[Document images with source code]
►

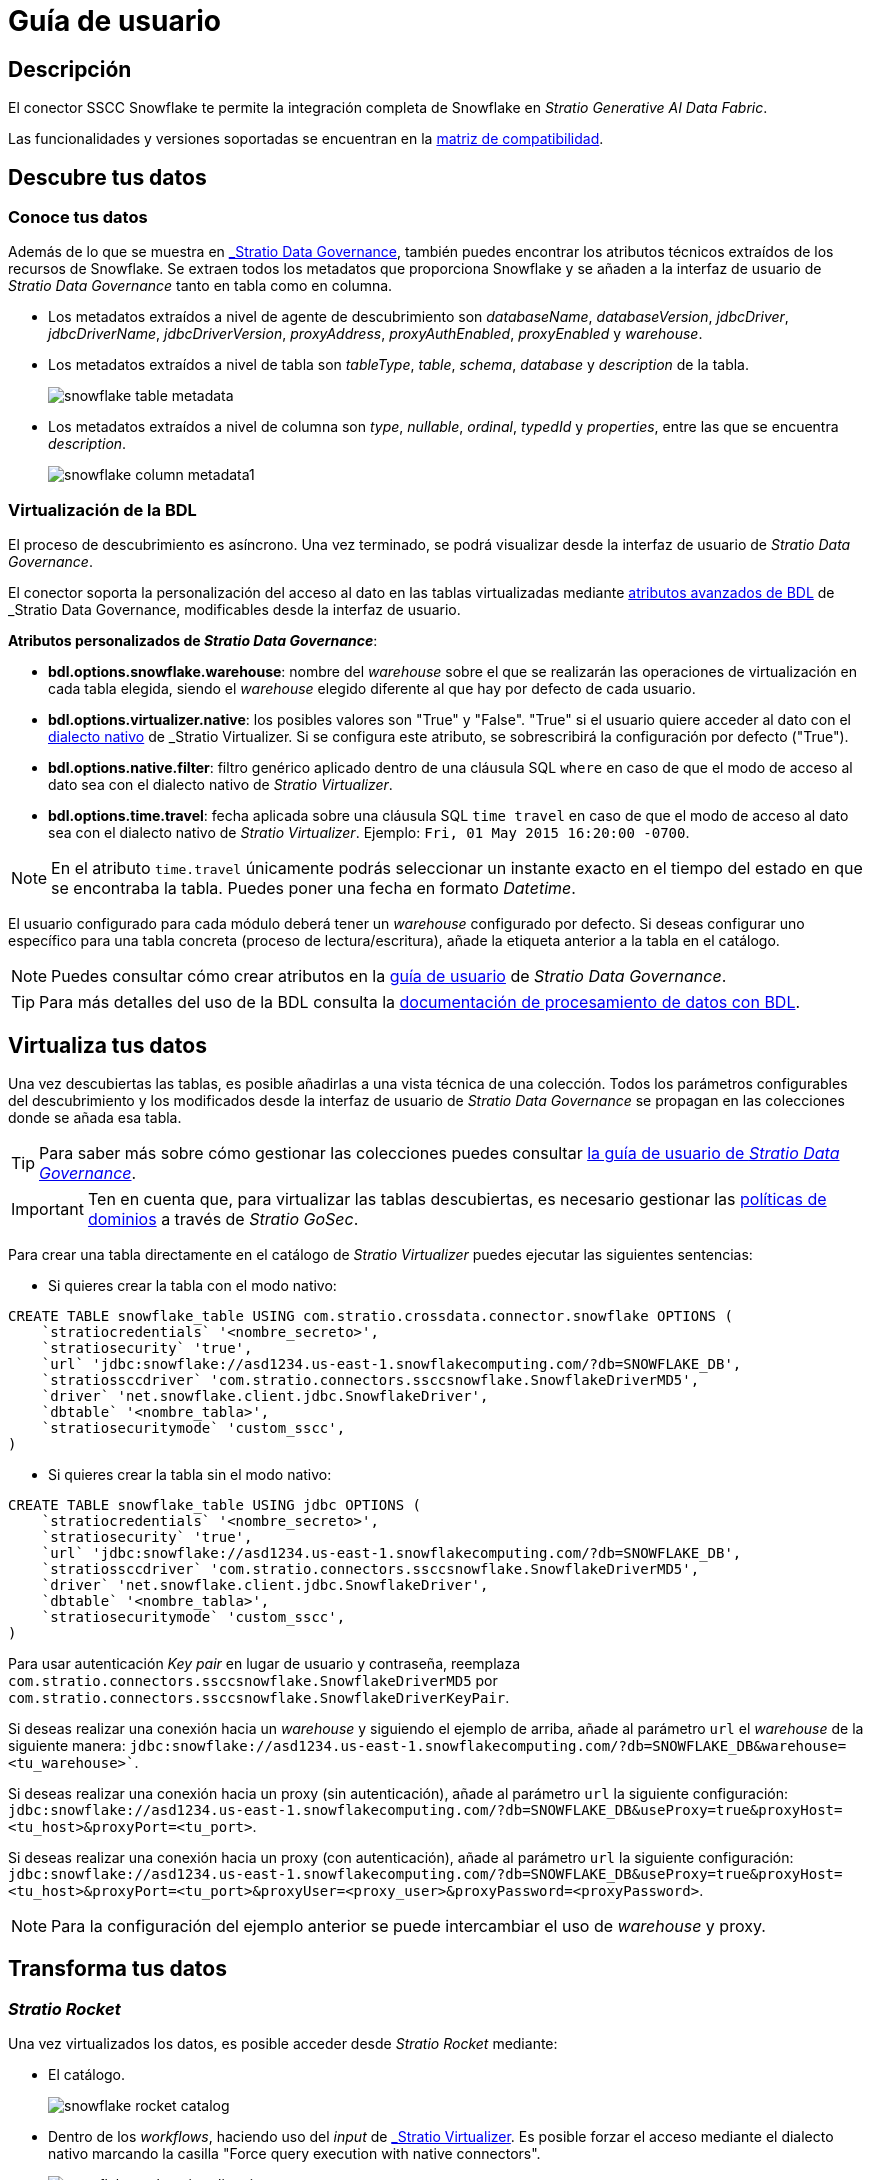 = Guía de usuario

== Descripción

El conector SSCC Snowflake te permite la integración completa de Snowflake en _Stratio Generative AI Data Fabric_.

Las funcionalidades y versiones soportadas se encuentran en la xref:snowflake:compatibility-matrix.adoc[matriz de compatibilidad].

== Descubre tus datos

=== Conoce tus datos

Además de lo que se muestra en xref:stratio-data-governance:user-manual:from-a-data-store-to-a-dictionary.adoc#_tablas_y_columnas[_Stratio Data Governance_], también puedes encontrar los atributos técnicos extraídos de los recursos de Snowflake. Se extraen todos los metadatos que proporciona Snowflake y se añaden a la interfaz de usuario de _Stratio Data Governance_ tanto en tabla como en columna.

* Los metadatos extraídos a nivel de agente de descubrimiento son _databaseName_, _databaseVersion_, _jdbcDriver_, _jdbcDriverName_, _jdbcDriverVersion_, _proxyAddress_, _proxyAuthEnabled_, _proxyEnabled_ y _warehouse_.
* Los metadatos extraídos a nivel de tabla son _tableType_, _table_, _schema_, _database_ y _description_ de la tabla.
+
image:snowflake-table-metadata.png[]
+
* Los metadatos extraídos a nivel de columna son _type_, _nullable_, _ordinal_, _typedId_ y _properties_, entre las que se encuentra _description_.
+
image:snowflake-column-metadata1.png[]

=== Virtualización de la BDL

El proceso de descubrimiento es asíncrono. Una vez terminado, se podrá visualizar desde la interfaz de usuario de _Stratio Data Governance_.

El conector soporta la personalización del acceso al dato en las tablas virtualizadas mediante xref:stratio-data-governance:user-manual:bdl-virtualization.adoc#_atributos_personalizados_de_bdl[atributos avanzados de BDL] de _Stratio Data Governance_, modificables desde la interfaz de usuario.

*Atributos personalizados de _Stratio Data Governance_*:

* *bdl.options.snowflake.warehouse*: nombre del _warehouse_ sobre el que se realizarán las operaciones de virtualización en cada tabla elegida, siendo el _warehouse_ elegido diferente al que hay por defecto de cada usuario.
* *bdl.options.virtualizer.native*: los posibles valores son "True" y "False". "True" si el usuario quiere acceder al dato con el xref:stratio-virtualizer:user-guide:what-can-i-do-with-stratio-virtualizer.adoc#_consultas_nativas[dialecto nativo] de _Stratio Virtualizer_. Si se configura este atributo, se sobrescribirá la configuración por defecto ("True").
* *bdl.options.native.filter*: filtro genérico aplicado dentro de una cláusula SQL `where` en caso de que el modo de acceso al dato sea con el dialecto nativo de _Stratio Virtualizer_.
* *bdl.options.time.travel*: fecha aplicada sobre una cláusula SQL `time travel` en caso de que el modo de acceso al dato sea con el dialecto nativo de _Stratio Virtualizer_. Ejemplo: `Fri, 01 May 2015 16:20:00 -0700`.

NOTE: En el atributo `time.travel` únicamente podrás seleccionar un instante exacto en el tiempo del estado en que se encontraba la tabla. Puedes poner una fecha en formato _Datetime_.

El usuario configurado para cada módulo deberá tener un _warehouse_ configurado por defecto. Si deseas configurar uno específico para una tabla concreta (proceso de lectura/escritura), añade la etiqueta anterior a la tabla en el catálogo.

NOTE: Puedes consultar cómo crear atributos en la xref:stratio-data-governance:user-manual:addition-of-metadata[guía de usuario] de _Stratio Data Governance_.

TIP: Para más detalles del uso de la BDL consulta la xref:stratio-data-governance:user-manual:data-processing-with-bdl.adoc[documentación de procesamiento de datos con BDL].

== Virtualiza tus datos

Una vez descubiertas las tablas, es posible añadirlas a una vista técnica de una colección. Todos los parámetros configurables del descubrimiento y los modificados desde la interfaz de usuario de _Stratio Data Governance_ se propagan en las colecciones donde se añada esa tabla.

TIP: Para saber más sobre cómo gestionar las colecciones puedes consultar xref:stratio-data-governance:user-manual:collections.adoc[la guía de usuario de _Stratio Data Governance_].

IMPORTANT: Ten en cuenta que, para virtualizar las tablas descubiertas, es necesario gestionar las xref:stratio-gosec:operations-manual:data-access/manage-policies/manage-domains-policies.adoc[políticas de dominios] a través de _Stratio GoSec_.

Para crear una tabla directamente en el catálogo de _Stratio Virtualizer_ puedes ejecutar las siguientes sentencias:

* Si quieres crear la tabla con el modo nativo:

[source,sql]
----
CREATE TABLE snowflake_table USING com.stratio.crossdata.connector.snowflake OPTIONS (
    `stratiocredentials` '<nombre_secreto>',
    `stratiosecurity` 'true',
    `url` 'jdbc:snowflake://asd1234.us-east-1.snowflakecomputing.com/?db=SNOWFLAKE_DB',
    `stratiossccdriver` 'com.stratio.connectors.ssccsnowflake.SnowflakeDriverMD5',
    `driver` 'net.snowflake.client.jdbc.SnowflakeDriver',
    `dbtable` '<nombre_tabla>',
    `stratiosecuritymode` 'custom_sscc',
)
----

* Si quieres crear la tabla sin el modo nativo:

[source,sql]
----
CREATE TABLE snowflake_table USING jdbc OPTIONS (
    `stratiocredentials` '<nombre_secreto>',
    `stratiosecurity` 'true',
    `url` 'jdbc:snowflake://asd1234.us-east-1.snowflakecomputing.com/?db=SNOWFLAKE_DB',
    `stratiossccdriver` 'com.stratio.connectors.ssccsnowflake.SnowflakeDriverMD5',
    `driver` 'net.snowflake.client.jdbc.SnowflakeDriver',
    `dbtable` '<nombre_tabla>',
    `stratiosecuritymode` 'custom_sscc',
)
----

Para usar autenticación _Key pair_ en lugar de usuario y contraseña, reemplaza `com.stratio.connectors.ssccsnowflake.SnowflakeDriverMD5` por `com.stratio.connectors.ssccsnowflake.SnowflakeDriverKeyPair`.

Si deseas realizar una conexión hacia un _warehouse_ y siguiendo el ejemplo de arriba, añade al parámetro `url` el _warehouse_ de la siguiente manera:
`jdbc:snowflake://asd1234.us-east-1.snowflakecomputing.com/?db=SNOWFLAKE_DB&warehouse=<tu_warehouse>``.

Si deseas realizar una conexión hacia un proxy (sin autenticación), añade al parámetro `url` la siguiente configuración:
`jdbc:snowflake://asd1234.us-east-1.snowflakecomputing.com/?db=SNOWFLAKE_DB&useProxy=true&proxyHost=<tu_host>&proxyPort=<tu_port>`.

Si deseas realizar una conexión hacia un proxy (con autenticación), añade al parámetro `url` la siguiente configuración:
`jdbc:snowflake://asd1234.us-east-1.snowflakecomputing.com/?db=SNOWFLAKE_DB&useProxy=true&proxyHost=<tu_host>&proxyPort=<tu_port>&proxyUser=<proxy_user>&proxyPassword=<proxyPassword>`.

NOTE: Para la configuración del ejemplo anterior se puede intercambiar el uso de _warehouse_ y proxy.

== Transforma tus datos

=== _Stratio Rocket_

Una vez virtualizados los datos, es posible acceder desde _Stratio Rocket_ mediante:

* El catálogo.
+
image:snowflake-rocket-catalog.png[]

* Dentro de los _workflows_, haciendo uso del _input_ de xref:stratio-rocket:user-guide:workflow-asset/data-inputs.adoc#_stratio_virtualizer[_Stratio Virtualizer_]. Es posible forzar el acceso mediante el dialecto nativo marcando la casilla "Force query execution with native connectors".
+
image:snowflake-rocket-virtualizer-input.png[]

=== _Stratio Intelligence_

Se puede comprobar cómo se accede a los datos desde _Stratio Intelligence_ en la xref:ROOT:quick-start-guide.adoc#_stratio_intelligence[guía de inicio rápido general].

◄

▶ [Required action] In the entries above, find each line with the word "CREATE" and return it.

▶ [Answer for the task]
CREATE TABLE snowflake_table USING com.stratio.crossdata.connector.snowflake OPTIONS (
CREATE TABLE snowflake_table USING jdbc OPTIONS (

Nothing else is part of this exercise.